Urteil des BVerfG vom 11.02.2008

BVerfG: unverletzlichkeit der wohnung, schutz der wohnung, verfassungsbeschwerde, grundrecht, erlass, weisung, eingriff, gefahr, entzug, verfügungsbefugnis

Entscheidungen
BUNDESVERFASSUNGSGERICHT
- 2 BvR 160/08 -
In dem Verfahren
über
die Verfassungsbeschwerde
des Herrn V…,
gegen
a)
den Beschluss des Oberlandesgerichts Nürnberg vom 26. November 2007 - 1 Ws
716/07 -,
b)
den Beschluss des Landgerichts Nürnberg-Fürth vom 6. September 2007 - II StVK
836/04 -
und Antrag auf Erlass einer einstweiligen Anordnung
hat die 3. Kammer des Zweiten Senats des Bundesverfassungsgerichts durch
den Richter Broß,
die Richterin Osterloh
und den Richter Mellinghoff
gemäß § 93b in Verbindung mit § 93a BVerfGG in der Fassung der Bekanntmachung vom 11. August 1993 (BGBl I
S. 1473) am 11. Februar 2008 einstimmig beschlossen:
Die Verfassungsbeschwerde wird nicht zur Entscheidung angenommen.

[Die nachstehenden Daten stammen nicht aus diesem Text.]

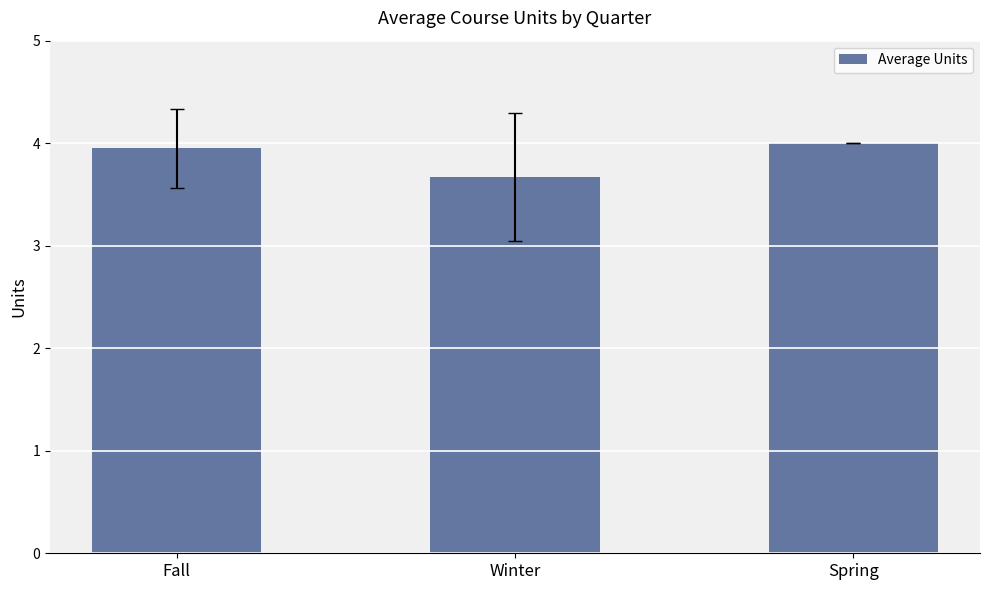

Which label corresponds to the largest value in the chart?

Spring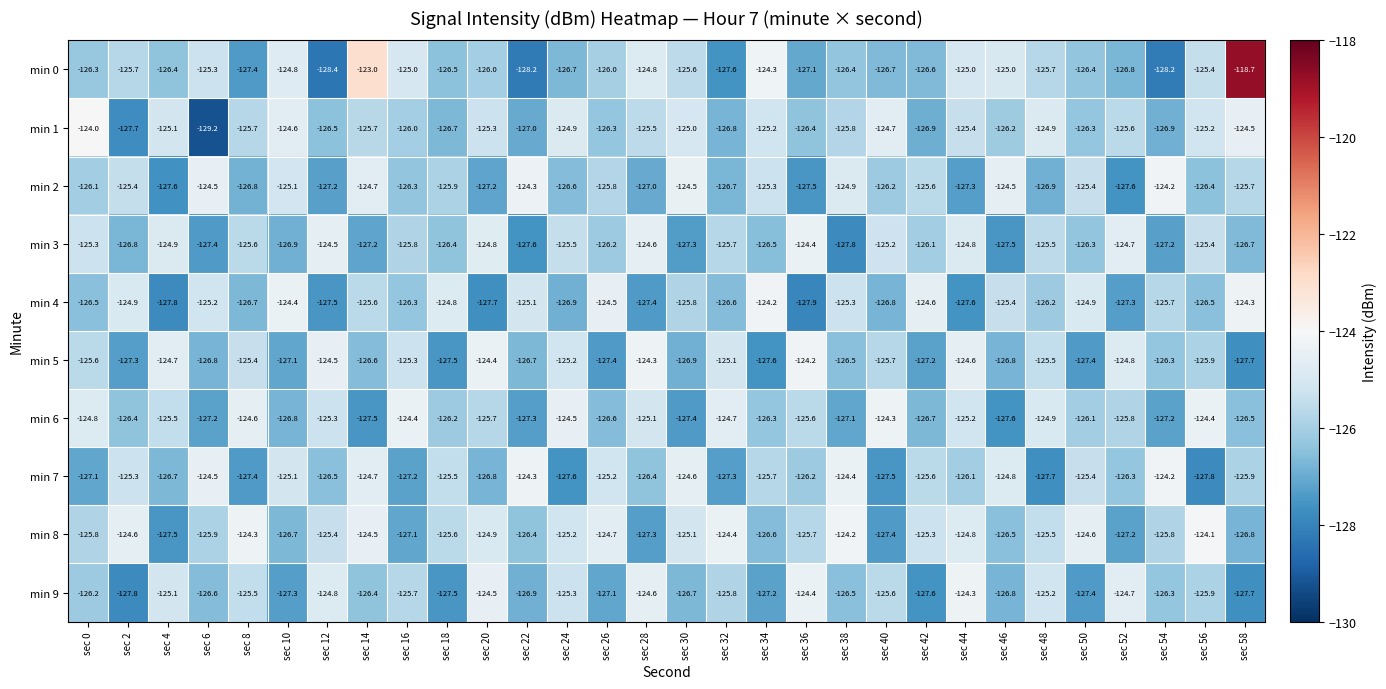

What is the smallest value displayed?

-129.2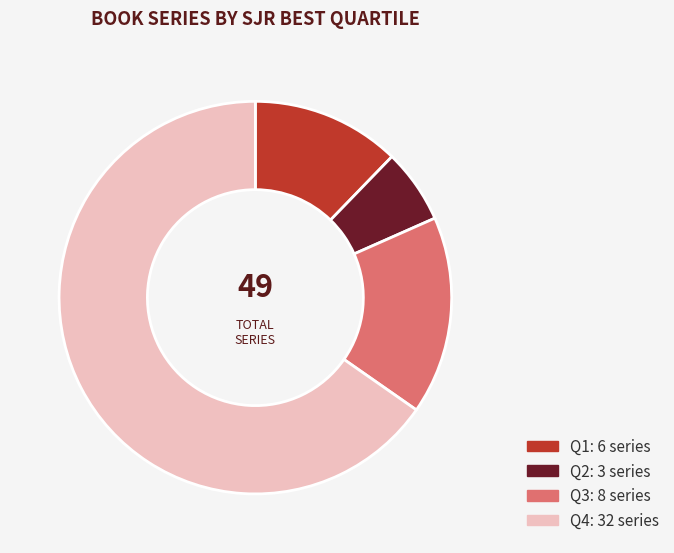

Do Q3 and Q4 together represent more than half of the pie?

Yes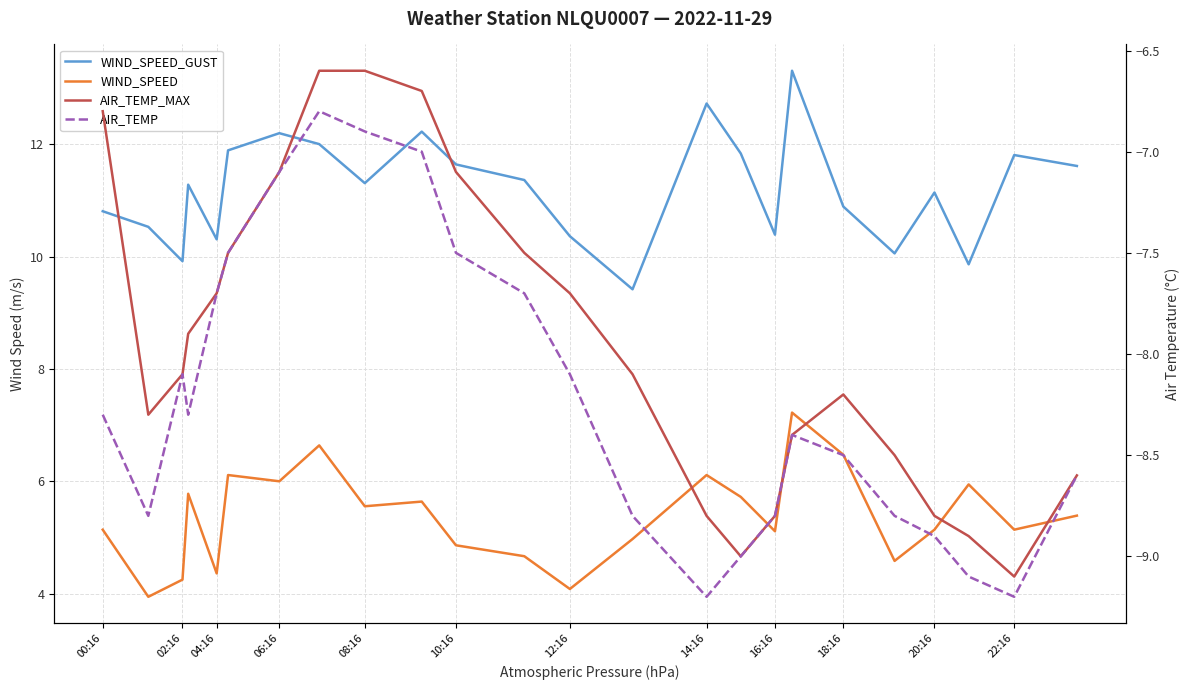

What is the label of the 23rd point from the left?

22:16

Damit erledigt sich der Antrag auf Erlass einer einstweiligen Anordnung.
Gründe:
1
Die Verfassungsbeschwerde wird nicht zur Entscheidung angenommen, weil die Annahmevoraussetzungen gemäß
§ 93a Abs. 2 BVerfGG nicht vorliegen. Die Verfassungsbeschwerde hat keine Aussicht auf Erfolg; denn sie ist
unbegründet.
2
1. Die Weisung im Rahmen der Führungsaufsicht, sich nicht im Umkreis von Schulen, Kindergärten und anderen von
Kindern und Jugendlichen besuchten Orten aufzuhalten, führt nicht zu einem Eingriff in das Grundrecht der
Unverletzlichkeit der Wohnung nach Art. 13 GG. Die Grundrechtsverbürgung des Art. 13 Abs. 1 GG betont zwar die
Bedeutung einer Wohnung, schützt diese jedoch nur gegen bestimmte Beeinträchtigungen. Geschützt ist nicht das
Besitzrecht an einer Wohnung, sondern deren Privatheit. Art. 13 Abs. 1 GG schützt damit nicht das Interesse, eine
bestimmte Wohnung zum Lebensmittelpunkt zu machen und sie hierfür zu behalten. Der Schutz der Wohnung nach
Art. 13 GG soll vielmehr Störungen vom privaten Leben fernhalten und gewährleistet das Recht, in diesen Räumen in
Ruhe gelassen zu werden. Zu den möglichen Verletzungshandlungen können zwar auch substantielle Eingriffe zählen,
bei denen die Wohnung der Verfügung und Benutzung des Inhabers ganz oder teilweise entzogen wird. Derartige
Eingriffe berühren aber nur dann den Schutzbereich des Art. 13 Abs. 1 GG, wenn durch sie die Privatheit der
Wohnung aufgehoben wird (erfGE 89, 1 <12>
3
Der Entzug der Verfügungsbefugnis über eine Wohnung durch das Verbot, eine bestimmte Wohnung zu betreten,
bedeutet daher keinen Eingriff in das Grundrecht (vgl. Hermes, in: Dreier , Grundgesetz, Kommentar, 2. Aufl.
2004, Art. 13 Rn. 108).
4
2. Die angegriffenen Entscheidungen verletzen den Beschwerdeführer auch nicht in seinem Grundrecht aus Art. 2
Abs. 1 GG. Die Gerichte haben sich ausführlich mit der Verhältnismäßigkeit der Maßnahme auseinandergesetzt und
die Weisung im Hinblick auf die erhebliche Gefahr der Begehung von Sexualstraftaten zu Lasten von Minderjährigen
aufrechterhalten. Dies ist von Verfassungs wegen nicht zu beanstanden.
5
3. Von einer weiteren Begründung wird abgesehen (§ 93d Abs. 1 Satz 3 BVerfGG).
6
Diese Entscheidung ist unanfechtbar.